User Guide
ldapinator listens on port 3268 by default for unencrypted (http) access to the web interface. 3269 is the encrypted (https) port.
Simple point your web browser to http://<your.host.name>:3268 or http://<your.host.name>:3269
You must configure certificates to enable encrypted communication on port 3269.
When you first visit the ldapinator web interface, you'll see a house icon at the top left, along with the top-level distinguished name of your directory tree near the center.
An LDAP directory structured around a DNS domain of .home
Click on the house icon to expand the directory. You can also click folders (organizational units) to expand them.
LDAP directory tree showing the Groups OU expanded
Any time you click on something in the directory tree on the left side, additional detail is shown to the right. For container objects like the Groups OU, the detail is sparse. But, clicking on a leaf object reveals additional attributes.

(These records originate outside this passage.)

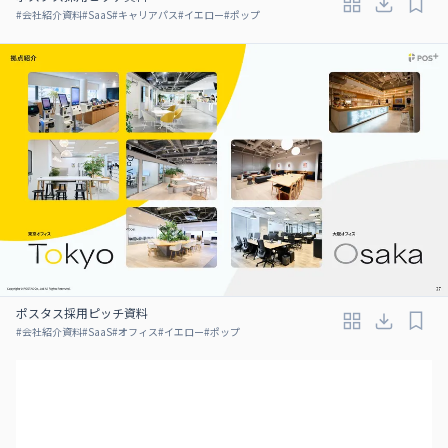
#
会社紹介資料
#
SaaS
#
キャリアパス
#
イエロー
#
ポップ
ポスタス採用ピッチ資料
#
会社紹介資料
#
SaaS
#
オフィス
#
イエロー
#
ポップ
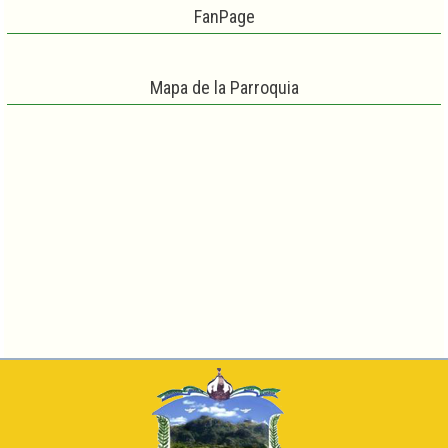
FanPage
Mapa de la Parroquia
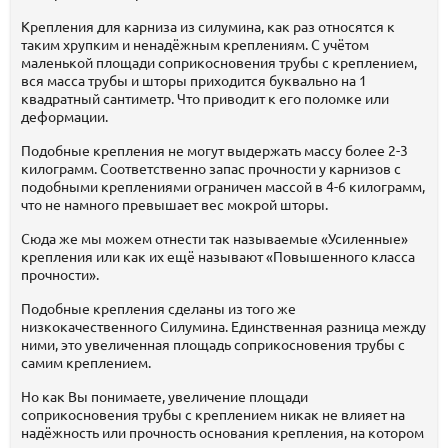
Крепления для карниза из силумина, как раз относятся к
таким хрупким и ненадёжным креплениям. С учётом
маленькой площади соприкосновения трубы с креплением,
вся масса трубы и шторы приходится буквально на 1
квадратный сантиметр. Что приводит к его поломке или
деформации.
Подобные крепления не могут выдержать массу более 2-3
килограмм. Соответственно запас прочности у карнизов с
подобными креплениями ограничен массой в 4-6 килограмм,
что не намного превышает вес мокрой шторы.
Сюда же мы можем отнести так называемые «Усиленные»
крепления или как их ещё называют «Повышенного класса
прочности».
Подобные крепления сделаны из того же
низкокачественного Силумина. Единственная разница между
ними, это увеличенная площадь соприкосновения трубы с
самим креплением.
Но как Вы понимаете, увеличение площади
соприкосновения трубы с креплением никак не влияет на
надёжность или прочность основания крепления, на котором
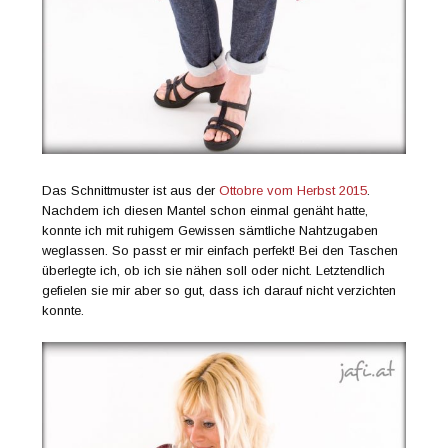
Das Schnittmuster ist aus der
Ottobre vom Herbst 2015
.
Nachdem ich diesen Mantel schon einmal genäht hatte,
konnte ich mit ruhigem Gewissen sämtliche Nahtzugaben
weglassen. So passt er mir einfach perfekt! Bei den Taschen
überlegte ich, ob ich sie nähen soll oder nicht. Letztendlich
gefielen sie mir aber so gut, dass ich darauf nicht verzichten
konnte.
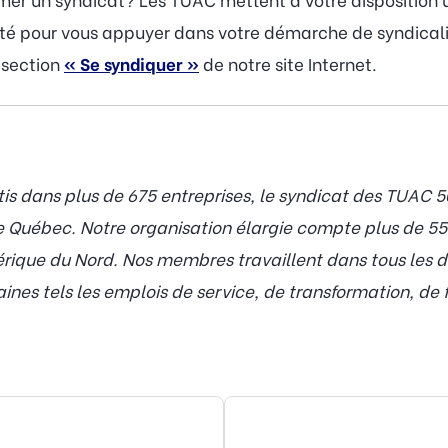
lité pour vous appuyer dans votre démarche de syndicali
a section
« Se syndiquer »
de notre site Internet.
 dans plus de 675 entreprises, le syndicat des TUAC 50
le Québec. Notre organisation élargie compte plus de 
ique du Nord. Nos membres travaillent dans tous les do
es tels les emplois de service, de transformation, de f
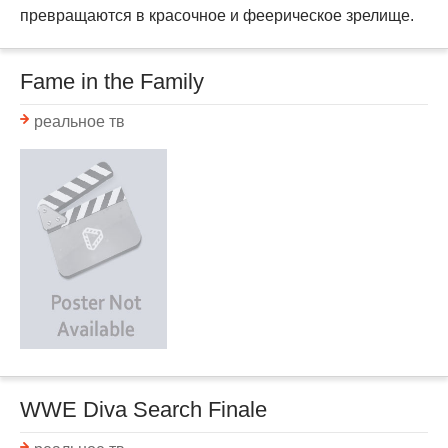
превращаются в красочное и феерическое зрелище.
Fame in the Family
реальное тв
WWE Diva Search Finale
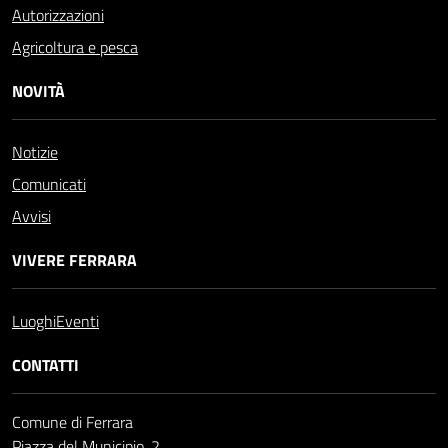
Autorizzazioni
Agricoltura e pesca
NOVITÀ
Notizie
Comunicati
Avvisi
VIVERE FERRARA
Luoghi
Eventi
CONTATTI
Comune di Ferrara
Piazza del Municipio, 2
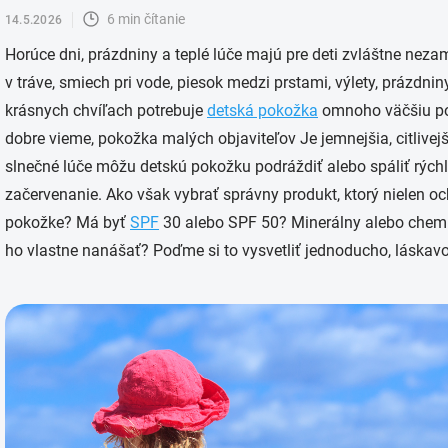
6 min čítanie
14.5.2026
Horúce dni, prázdniny a teplé lúče majú pre deti zvláštne nez
v tráve, smiech pri vode, piesok medzi prstami, výlety, prázdni
krásnych chvíľach potrebuje
detská pokožka
omnoho väčšiu po
dobre vieme, pokožka malých objaviteľov Je jemnejšia, citlivejši
slnečné lúče môžu detskú pokožku podráždiť alebo spáliť rýchle
začervenanie. Ako však vybrať správny produkt, ktorý nielen och
pokožke? Má byť
SPF
30 alebo SPF 50? Minerálny alebo chemi
ho vlastne nanášať? Poďme si to vysvetliť jednoducho, láskavo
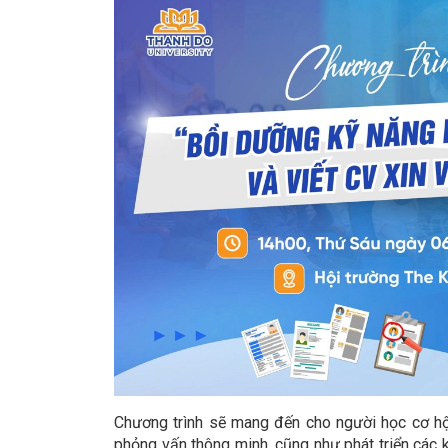
Chương trình sẽ mang đến cho người học cơ hội t
phỏng vấn thông minh, cũng như phát triển các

For example, clicking on one of the groups under the Groups OU will reveal the group description, its numeric group ID, and a list of members. Clicking on a user reveals attributes associated with the posixUser LDAP class.

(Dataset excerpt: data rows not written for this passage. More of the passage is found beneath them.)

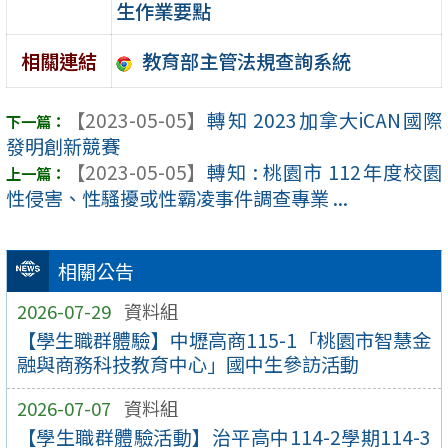
生作業要點
教育部主管法規查詢系統
相關連結
【2023-05-05】
轉知 2023加拿大iCAN國際
發明創新競賽
【2023-05-05】
轉知 : 桃園市 112年度校園
性侵害、性騷擾或性霸凌事件調查專業 ...
相關公告
2026-07-29
資料組
【學生職群體驗】中壢高商115-1「桃園市智慧金
融與商務科技教育中心」國中生參訪活動
2026-07-07
資料組
【學生職群體驗活動】治平高中114-2學期114-3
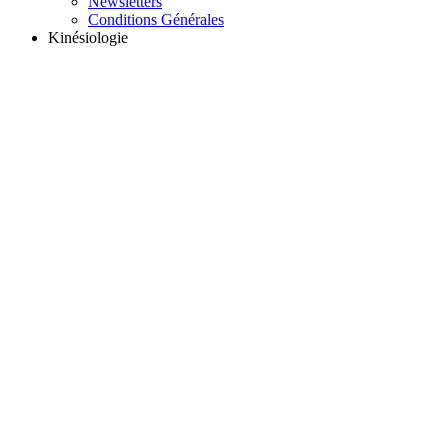
Newsletters
Conditions Générales
Kinésiologie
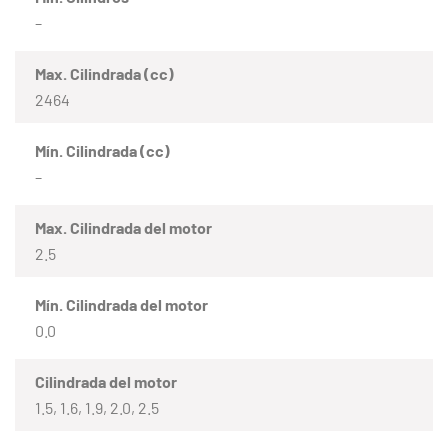
–
Max. Cilindrada (cc)
2464
Mín. Cilindrada (cc)
–
Max. Cilindrada del motor
2.5
Mín. Cilindrada del motor
0.0
Cilindrada del motor
1.5, 1.6, 1.9, 2.0, 2.5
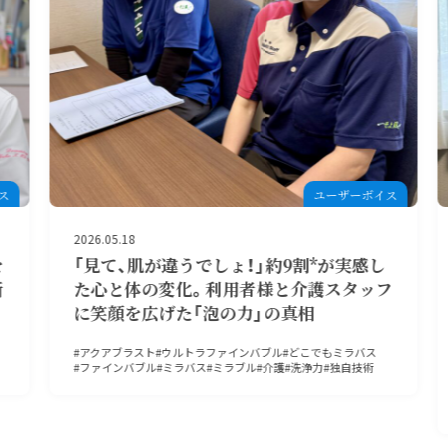
ス
ユーザーボイス
2026.05.18
「見て、肌が違うでしょ！」約9割*が実感し
た心と体の変化。利用者様と介護スタッフ
に笑顔を広げた「泡の力」の真相
アクアブラスト
ウルトラファインバブル
どこでもミラバス
ファインバブル
ミラバス
ミラブル
介護
洗浄力
独自技術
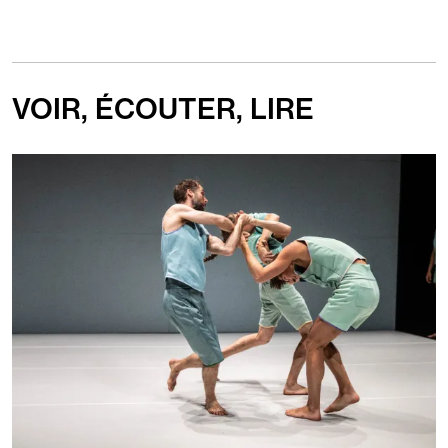
VOIR, ÉCOUTER, LIRE
Diaporama
de
3
Images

If you're not seeing your directory, check the config.ini for baseDN under the section heading of structure. It should look like this:
[structure]
baseDN = "dc=home"
Also check your credentials under the heading of bind. At minimum, you will need an LDAP user that can read the directory. If you want to allow modifications, you'll also need an LDAP user with write permission. An example is shown below.
[bind]
readOnlyDN = "cn=search,dc=home"
readOnlyPassword = P@ssw0rd
readWriteDN = "cn=Manager,dc=home"
readWritePassword = P@ssw0rd
If the directory does not expand, open the developer tools for your browser. The console log may offer error messages.

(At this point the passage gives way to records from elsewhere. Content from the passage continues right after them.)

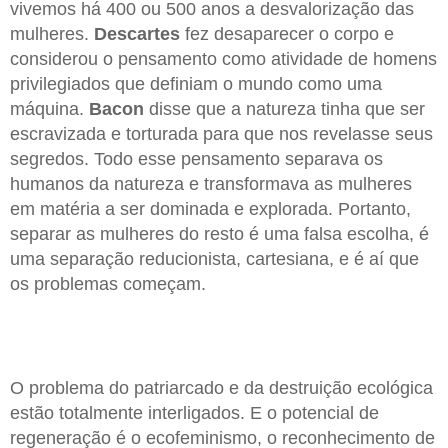
vivemos há 400 ou 500 anos a desvalorização das
mulheres.
Descartes
fez desaparecer o corpo e
considerou o pensamento como atividade de homens
privilegiados que definiam o mundo como uma
máquina.
Bacon
disse que a natureza tinha que ser
escravizada e torturada para que nos revelasse seus
segredos. Todo esse pensamento separava os
humanos da natureza e transformava as mulheres
em matéria a ser dominada e explorada. Portanto,
separar as mulheres do resto é uma falsa escolha, é
uma separação reducionista, cartesiana, e é aí que
os problemas começam.
O problema do patriarcado e da destruição ecológica
estão totalmente interligados. E o potencial de
regeneração é o ecofeminismo, o reconhecimento de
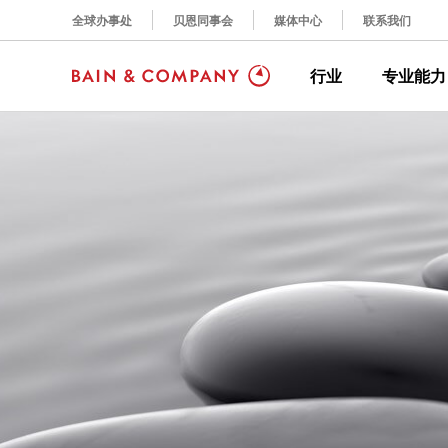
全球办事处
贝恩同事会
媒体中心
联系我们
行业
专业能力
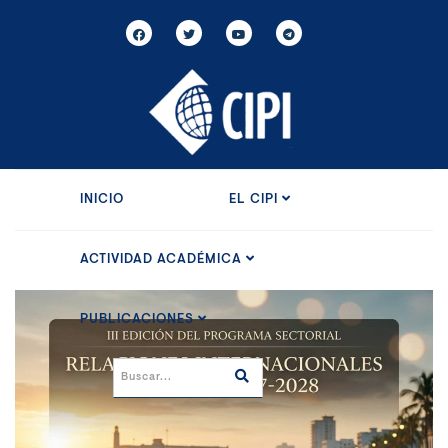
INICIO
EL CIPI
ACTIVIDAD ACADÉMICA
PUBLICACIONES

When you click on a posixAccount leaf object, attributes of the user account will appear on the right side. Anything shown in a field with a white background is editable. Simply change the text inside the field and ldapinator will make the corresponding change in your LDAP directory.
User dialog showing the attributes of a posixUser
In addition to the credentials for a read-write LDAP account in the bind section of config.ini, there are also parameters in the api section that can prevent updates to the directory. These are shown below.
[api]
allowAnonymousRead = yes ; yes or no
allowAnonymousModify = yes ; yes or no
allowUserPasswordChange = yes ; yes or no
token = S0m3R4nd0mStr!ng
If you set
allowAnonymousModify = no, you must provide the API token to make changes. When using the web client, simply click the log in button at the top right. When using the API, set the Authorization header toBearer S0m3R4nd0mStr!ng(or whatever token you have defined in config.ini
In the bottom right corner of the user attribute form, there is a key icon labeled Reset Password. Clicking it will reveal a password change dialog. Enter the new password in the two fields presented. Click the check mark to confirm the change or click the X to clear the fields and close the password dialog without making changes.
Password change dialog
Two config.ini file parameters under the api section can affect password changes. The most obvious is allowUserPasswordChange = yes, but attribute modifications must be allowed as well with allowAnonymousModify = yes.
[api]
allowAnonymousModify = yes ; yes or no
allowUserPasswordChange = yes ; yes or no
Because web client authentication is still under development, a setup like this means anyone with access to ldapinator can change passwords.